[Page-level text extractions]
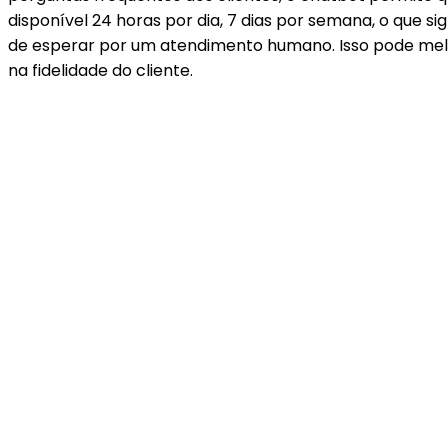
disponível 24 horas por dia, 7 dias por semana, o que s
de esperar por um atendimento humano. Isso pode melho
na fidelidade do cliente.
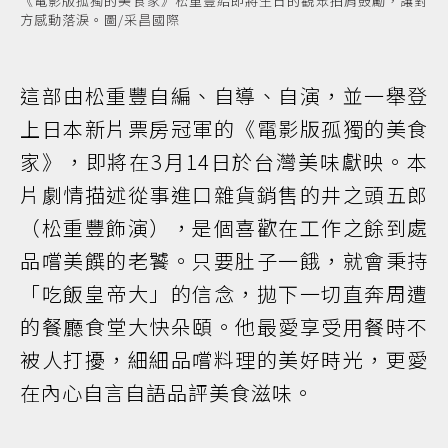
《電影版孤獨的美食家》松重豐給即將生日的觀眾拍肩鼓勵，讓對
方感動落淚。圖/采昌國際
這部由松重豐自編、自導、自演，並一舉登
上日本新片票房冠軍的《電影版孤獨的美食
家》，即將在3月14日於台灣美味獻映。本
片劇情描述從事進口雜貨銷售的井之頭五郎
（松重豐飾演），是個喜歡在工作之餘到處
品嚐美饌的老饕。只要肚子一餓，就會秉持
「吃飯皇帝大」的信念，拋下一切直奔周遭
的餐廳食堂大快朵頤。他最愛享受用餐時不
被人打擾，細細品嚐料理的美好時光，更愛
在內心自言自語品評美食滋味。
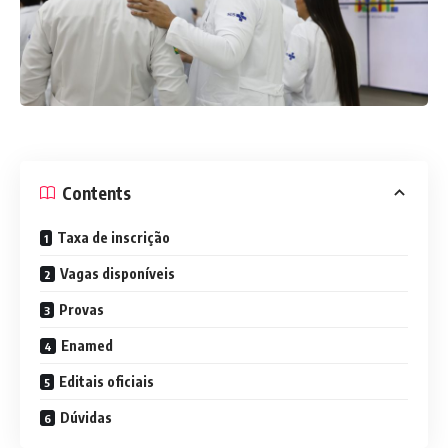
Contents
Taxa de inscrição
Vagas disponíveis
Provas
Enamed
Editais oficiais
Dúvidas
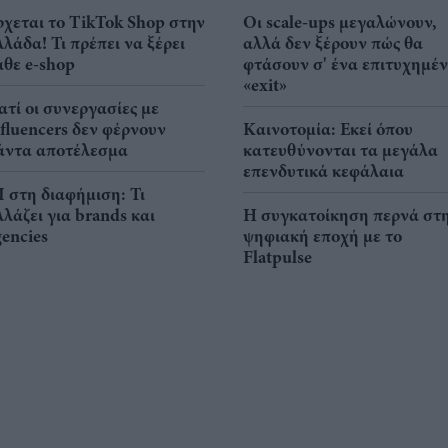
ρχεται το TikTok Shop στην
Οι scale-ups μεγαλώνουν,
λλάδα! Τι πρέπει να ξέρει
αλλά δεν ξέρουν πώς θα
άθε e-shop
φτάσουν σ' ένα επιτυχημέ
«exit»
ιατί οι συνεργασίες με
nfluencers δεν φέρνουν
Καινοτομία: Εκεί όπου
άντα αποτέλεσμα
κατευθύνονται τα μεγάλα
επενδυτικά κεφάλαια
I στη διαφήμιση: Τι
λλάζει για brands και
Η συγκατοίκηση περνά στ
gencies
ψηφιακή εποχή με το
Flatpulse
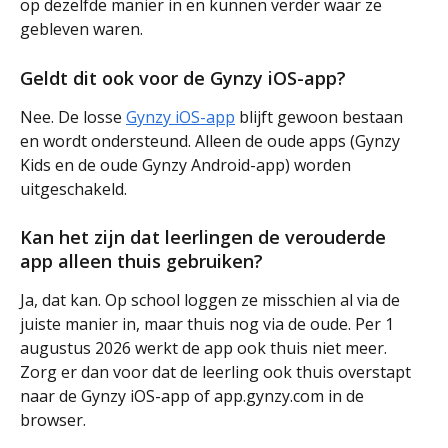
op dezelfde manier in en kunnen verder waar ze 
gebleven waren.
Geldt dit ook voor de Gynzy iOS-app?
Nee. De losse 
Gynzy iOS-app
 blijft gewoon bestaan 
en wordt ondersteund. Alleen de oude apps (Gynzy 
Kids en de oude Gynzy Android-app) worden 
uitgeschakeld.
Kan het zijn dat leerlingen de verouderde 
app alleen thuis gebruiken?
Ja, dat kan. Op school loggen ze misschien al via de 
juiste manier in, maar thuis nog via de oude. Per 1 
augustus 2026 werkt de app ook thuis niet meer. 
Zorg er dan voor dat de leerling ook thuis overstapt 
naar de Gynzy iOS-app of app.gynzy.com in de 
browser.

# [ACTIVITY]
Render the text read from all the entries above as a Markdown table with the columns Row and Line. Give one line per row, number the rows consecutively across the entries, and leave out blank lines and the pictures.

# [SOLUTION TO THIS EXERCISE]
| Row | Line |
|---|---|
| 1 | disponível 24 horas por dia, 7 dias por semana, o que s |
| 2 | de esperar por um atendimento humano. Isso pode melho |
| 3 | na fidelidade do cliente. |
| 4 | 《電影版孤獨的美食家》松重豐給即將生日的觀眾拍肩鼓勵，讓對 |
| 5 | 方感動落淚。圖/采昌國際 |
| 6 | 這部由松重豐自編、自導、自演，並一舉登 |
| 7 | 上日本新片票房冠軍的《電影版孤獨的美食 |
| 8 | 家》，即將在3月14日於台灣美味獻映。本 |
| 9 | 片劇情描述從事進口雜貨銷售的井之頭五郎 |
| 10 | （松重豐飾演），是個喜歡在工作之餘到處 |
| 11 | 品嚐美饌的老饕。只要肚子一餓，就會秉持 |
| 12 | 「吃飯皇帝大」的信念，拋下一切直奔周遭 |
| 13 | 的餐廳食堂大快朵頤。他最愛享受用餐時不 |
| 14 | 被人打擾，細細品嚐料理的美好時光，更愛 |
| 15 | 在內心自言自語品評美食滋味。 |
| 16 | Contents |
| 17 | Taxa de inscrição |
| 18 | Vagas disponíveis |
| 19 | Provas |
| 20 | Enamed |
| 21 | Editais oficiais |
| 22 | Dúvidas |
| 23 | ρχεται το TikTok Shop στην |
| 24 | Οι scale-ups μεγαλώνουν, |
| 25 | λλάδα! Τι πρέπει να ξέρει |
| 26 | αλλά δεν ξέρουν πώς θα |
| 27 | άθε e-shop |
| 28 | φτάσουν σ' ένα επιτυχημέ |
| 29 | «exit» |
| 30 | ιατί οι συνεργασίες με |
| 31 | nfluencers δεν φέρνουν |
| 32 | Καινοτομία: Εκεί όπου |
| 33 | άντα αποτέλεσμα |
| 34 | κατευθύνονται τα μεγάλα |
| 35 | επενδυτικά κεφάλαια |
| 36 | I στη διαφήμιση: Τι |
| 37 | λλάζει για brands και |
| 38 | Η συγκατοίκηση περνά στ |
| 39 | gencies |
| 40 | ψηφιακή εποχή με το |
| 41 | Flatpulse |
| 42 | op dezelfde manier in en kunnen verder waar ze  |
| 43 | gebleven waren. |
| 44 | Geldt dit ook voor de Gynzy iOS-app? |
| 45 | Nee. De losse  |
| 46 | Gynzy iOS-app |
| 47 |  blijft gewoon bestaan  |
| 48 | en wordt ondersteund. Alleen de oude apps (Gynzy  |
| 49 | Kids en de oude Gynzy Android-app) worden  |
| 50 | uitgeschakeld. |
| 51 | Kan het zijn dat leerlingen de verouderde  |
| 52 | app alleen thuis gebruiken? |
| 53 | Ja, dat kan. Op school loggen ze misschien al via de  |
| 54 | juiste manier in, maar thuis nog via de oude. Per 1  |
| 55 | augustus 2026 werkt de app ook thuis niet meer.  |
| 56 | Zorg er dan voor dat de leerling ook thuis overstapt  |
| 57 | naar de Gynzy iOS-app of app.gynzy.com in de  |
| 58 | browser. |